On Windows 7 it says I don't have Times/Times New Roman/Verona (via Firefox 3.6.3)...


I don't have Flash installed and it claimed to be getting the fonts via Java instead.


This is something that I hope the Chrome/Chromium team will do something about. They've been moving fast on a lot of things lately, and if they take the lead others will eventually follow...


I'm not sure why they would. This information seems extremely relevant to Google's line of business.


As far as I know Google tracks with cookies in the standard way. I would be pretty shocked if they were tracking based on anything like fonts or plugins. Is there already evidence to the contrary though?


While I'm not aware of anything it certainly stands to reason that they would, especially with their DoubleClick network.

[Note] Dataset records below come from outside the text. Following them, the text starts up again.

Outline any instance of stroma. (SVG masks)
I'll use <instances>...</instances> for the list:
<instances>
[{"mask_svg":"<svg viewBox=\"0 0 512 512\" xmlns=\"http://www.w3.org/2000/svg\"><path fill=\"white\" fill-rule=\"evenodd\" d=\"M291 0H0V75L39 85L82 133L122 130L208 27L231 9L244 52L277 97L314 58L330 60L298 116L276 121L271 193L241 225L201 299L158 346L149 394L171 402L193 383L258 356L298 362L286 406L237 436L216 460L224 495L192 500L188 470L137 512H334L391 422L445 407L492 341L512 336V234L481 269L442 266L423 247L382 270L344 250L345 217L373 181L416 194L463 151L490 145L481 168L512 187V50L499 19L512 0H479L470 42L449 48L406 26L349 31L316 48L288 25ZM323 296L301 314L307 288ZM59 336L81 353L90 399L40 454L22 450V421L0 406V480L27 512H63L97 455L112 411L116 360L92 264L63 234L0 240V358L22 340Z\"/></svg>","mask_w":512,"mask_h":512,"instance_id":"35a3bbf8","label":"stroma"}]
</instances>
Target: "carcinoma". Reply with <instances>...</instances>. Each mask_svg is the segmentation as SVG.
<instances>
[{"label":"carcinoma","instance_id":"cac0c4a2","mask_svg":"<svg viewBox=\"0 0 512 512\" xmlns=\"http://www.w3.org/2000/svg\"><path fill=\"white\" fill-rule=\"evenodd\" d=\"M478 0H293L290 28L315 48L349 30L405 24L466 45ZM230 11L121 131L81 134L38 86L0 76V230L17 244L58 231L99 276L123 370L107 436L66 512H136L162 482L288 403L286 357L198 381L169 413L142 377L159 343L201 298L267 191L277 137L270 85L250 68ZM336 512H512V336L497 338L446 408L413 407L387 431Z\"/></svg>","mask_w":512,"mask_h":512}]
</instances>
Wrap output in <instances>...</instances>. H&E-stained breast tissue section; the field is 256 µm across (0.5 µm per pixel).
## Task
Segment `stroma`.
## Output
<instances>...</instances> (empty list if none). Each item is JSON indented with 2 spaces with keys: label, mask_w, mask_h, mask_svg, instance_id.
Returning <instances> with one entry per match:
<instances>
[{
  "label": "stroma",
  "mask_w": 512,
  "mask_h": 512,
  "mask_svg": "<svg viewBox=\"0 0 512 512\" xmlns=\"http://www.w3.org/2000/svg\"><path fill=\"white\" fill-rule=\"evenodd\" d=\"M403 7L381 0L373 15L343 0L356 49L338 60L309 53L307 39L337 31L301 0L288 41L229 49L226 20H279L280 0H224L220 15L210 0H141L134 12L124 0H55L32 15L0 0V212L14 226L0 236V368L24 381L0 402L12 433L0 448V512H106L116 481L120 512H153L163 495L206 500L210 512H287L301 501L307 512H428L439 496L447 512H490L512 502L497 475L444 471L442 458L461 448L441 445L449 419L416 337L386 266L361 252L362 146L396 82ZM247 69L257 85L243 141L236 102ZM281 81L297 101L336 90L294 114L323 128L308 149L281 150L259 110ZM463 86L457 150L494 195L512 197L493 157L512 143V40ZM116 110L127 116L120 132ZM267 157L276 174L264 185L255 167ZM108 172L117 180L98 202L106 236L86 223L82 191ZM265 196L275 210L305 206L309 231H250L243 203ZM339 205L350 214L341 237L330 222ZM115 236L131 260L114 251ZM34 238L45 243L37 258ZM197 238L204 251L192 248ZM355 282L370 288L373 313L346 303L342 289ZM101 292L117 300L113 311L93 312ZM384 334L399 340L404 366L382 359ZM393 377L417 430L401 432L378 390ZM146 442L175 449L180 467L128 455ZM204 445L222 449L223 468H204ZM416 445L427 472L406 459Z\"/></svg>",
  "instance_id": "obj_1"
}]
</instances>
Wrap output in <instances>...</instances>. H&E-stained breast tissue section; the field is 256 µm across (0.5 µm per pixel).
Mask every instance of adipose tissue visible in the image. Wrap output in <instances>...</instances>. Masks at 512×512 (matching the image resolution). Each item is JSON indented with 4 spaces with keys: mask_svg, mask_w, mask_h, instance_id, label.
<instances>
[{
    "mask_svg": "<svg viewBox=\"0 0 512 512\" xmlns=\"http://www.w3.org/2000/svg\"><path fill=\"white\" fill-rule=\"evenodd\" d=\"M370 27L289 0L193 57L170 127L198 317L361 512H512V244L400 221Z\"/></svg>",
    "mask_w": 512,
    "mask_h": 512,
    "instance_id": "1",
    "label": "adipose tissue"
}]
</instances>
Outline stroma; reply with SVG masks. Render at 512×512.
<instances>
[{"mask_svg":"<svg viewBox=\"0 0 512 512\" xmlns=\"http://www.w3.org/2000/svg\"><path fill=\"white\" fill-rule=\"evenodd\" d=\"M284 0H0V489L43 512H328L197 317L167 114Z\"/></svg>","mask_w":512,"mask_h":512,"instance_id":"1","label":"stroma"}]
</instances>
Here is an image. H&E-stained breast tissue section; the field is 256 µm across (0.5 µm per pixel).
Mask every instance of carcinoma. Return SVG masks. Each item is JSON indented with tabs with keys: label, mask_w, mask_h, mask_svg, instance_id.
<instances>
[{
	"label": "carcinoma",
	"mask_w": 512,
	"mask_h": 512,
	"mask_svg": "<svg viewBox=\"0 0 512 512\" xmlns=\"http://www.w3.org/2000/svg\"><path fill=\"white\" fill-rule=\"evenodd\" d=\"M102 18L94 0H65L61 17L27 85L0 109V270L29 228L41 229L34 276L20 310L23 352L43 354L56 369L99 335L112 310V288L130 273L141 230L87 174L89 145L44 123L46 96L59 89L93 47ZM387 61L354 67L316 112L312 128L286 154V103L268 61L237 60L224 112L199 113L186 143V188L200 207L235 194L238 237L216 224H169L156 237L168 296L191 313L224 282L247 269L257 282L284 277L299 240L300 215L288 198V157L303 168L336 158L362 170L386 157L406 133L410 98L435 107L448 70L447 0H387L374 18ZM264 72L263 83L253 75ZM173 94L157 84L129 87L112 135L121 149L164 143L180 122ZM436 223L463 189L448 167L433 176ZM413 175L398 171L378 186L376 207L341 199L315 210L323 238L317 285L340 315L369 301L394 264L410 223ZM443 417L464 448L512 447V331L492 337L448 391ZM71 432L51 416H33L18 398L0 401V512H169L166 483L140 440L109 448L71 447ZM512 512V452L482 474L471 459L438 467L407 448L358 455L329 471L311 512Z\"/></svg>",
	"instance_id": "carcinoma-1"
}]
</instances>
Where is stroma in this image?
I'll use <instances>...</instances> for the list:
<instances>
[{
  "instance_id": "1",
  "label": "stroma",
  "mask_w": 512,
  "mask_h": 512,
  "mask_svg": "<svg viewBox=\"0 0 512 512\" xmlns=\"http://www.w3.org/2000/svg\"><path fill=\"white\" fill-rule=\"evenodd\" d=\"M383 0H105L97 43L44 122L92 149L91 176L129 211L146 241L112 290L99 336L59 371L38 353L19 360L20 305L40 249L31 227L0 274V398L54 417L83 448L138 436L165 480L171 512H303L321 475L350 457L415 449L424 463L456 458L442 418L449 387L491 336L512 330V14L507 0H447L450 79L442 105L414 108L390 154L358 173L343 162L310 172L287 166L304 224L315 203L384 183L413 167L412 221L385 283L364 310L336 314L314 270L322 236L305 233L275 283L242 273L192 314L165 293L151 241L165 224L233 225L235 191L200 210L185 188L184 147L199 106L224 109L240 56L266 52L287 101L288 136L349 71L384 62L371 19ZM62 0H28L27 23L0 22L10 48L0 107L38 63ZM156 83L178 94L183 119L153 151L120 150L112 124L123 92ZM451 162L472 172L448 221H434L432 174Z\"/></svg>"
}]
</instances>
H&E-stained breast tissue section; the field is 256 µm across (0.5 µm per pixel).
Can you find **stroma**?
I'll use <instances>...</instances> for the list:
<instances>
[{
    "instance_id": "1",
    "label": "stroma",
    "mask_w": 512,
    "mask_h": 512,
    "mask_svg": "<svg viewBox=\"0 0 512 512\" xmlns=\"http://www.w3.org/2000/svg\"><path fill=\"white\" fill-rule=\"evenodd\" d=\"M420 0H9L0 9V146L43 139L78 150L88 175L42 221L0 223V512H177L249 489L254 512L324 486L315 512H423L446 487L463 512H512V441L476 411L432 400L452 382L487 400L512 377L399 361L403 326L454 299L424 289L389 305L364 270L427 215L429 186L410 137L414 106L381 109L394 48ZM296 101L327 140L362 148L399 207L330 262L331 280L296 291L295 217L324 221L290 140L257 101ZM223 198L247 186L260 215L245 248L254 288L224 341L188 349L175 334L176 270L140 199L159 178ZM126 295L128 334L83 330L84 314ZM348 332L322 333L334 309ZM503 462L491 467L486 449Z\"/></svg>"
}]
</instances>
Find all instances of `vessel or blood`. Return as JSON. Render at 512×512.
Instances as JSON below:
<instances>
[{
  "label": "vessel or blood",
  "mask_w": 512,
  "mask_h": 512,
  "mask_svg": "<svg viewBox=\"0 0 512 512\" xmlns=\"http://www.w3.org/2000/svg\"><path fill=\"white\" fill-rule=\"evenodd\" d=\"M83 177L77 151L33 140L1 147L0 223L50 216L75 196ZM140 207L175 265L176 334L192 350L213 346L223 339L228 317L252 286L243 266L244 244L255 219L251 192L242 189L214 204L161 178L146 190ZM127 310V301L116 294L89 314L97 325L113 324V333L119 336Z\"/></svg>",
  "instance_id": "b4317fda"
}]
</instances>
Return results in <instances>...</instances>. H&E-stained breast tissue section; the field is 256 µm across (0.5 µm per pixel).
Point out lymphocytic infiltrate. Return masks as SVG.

If the EFF with their limited resources figured this out, Google likely would have, too.


Google and Doubleclick just give you a cookie, though. They don't need to be nefarious.


Google could not feasibly track their user-base this way. The load time for a Flash application that returns font lists (though short) is much longer than they, or their users would tolerate.


Not to mention totally unnecessary. Most people are just fine with cookies.


What is the reason for plugins being sent in the headers? If it's only for the 'you must have flash 10 installed' messages than I'd like to disable that.